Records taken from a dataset
──────────

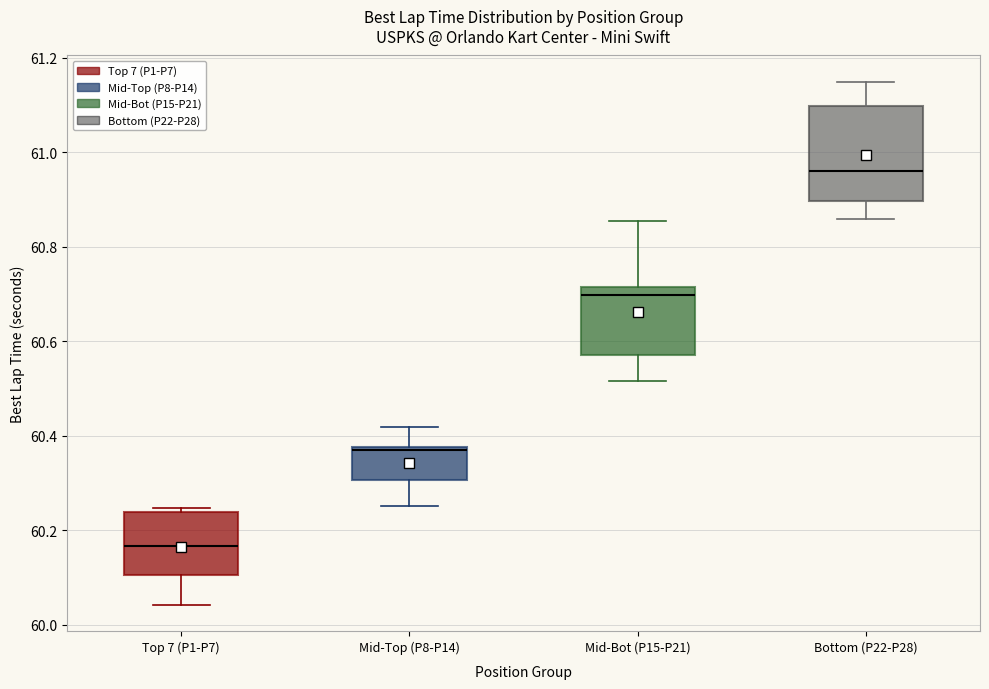

Reading left to right, transcribe this box plot: for each box, give where its median line is, the range the box spans, and where its two whiskers end, as read against the y-axis. The values are not printed on the chart, so give them approximately, as read against the axis.

Top 7 (P1-P7): median 60.16, box 60.10 to 60.24, whiskers 60.04 to 60.24 (just above the box's upper edge)
Mid-Top (P8-P14): median 60.36, box 60.30 to 60.38, whiskers 60.26 to 60.42
Mid-Bot (P15-P21): median 60.70, box 60.58 to 60.72, whiskers 60.52 to 60.86
Bottom (P22-P28): median 60.96, box 60.90 to 61.10, whiskers 60.86 to 61.14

──────────

Retype the listing above word for word, leaving out the picture.

Reading left to right, transcribe this box plot: for each box, give where its median line is, the range the box spans, and where its two whiskers end, as read against the y-axis. The values are not printed on the chart, so give them approximately, as read against the axis.

Top 7 (P1-P7): median 60.16, box 60.10 to 60.24, whiskers 60.04 to 60.24 (just above the box's upper edge)
Mid-Top (P8-P14): median 60.36, box 60.30 to 60.38, whiskers 60.26 to 60.42
Mid-Bot (P15-P21): median 60.70, box 60.58 to 60.72, whiskers 60.52 to 60.86
Bottom (P22-P28): median 60.96, box 60.90 to 61.10, whiskers 60.86 to 61.14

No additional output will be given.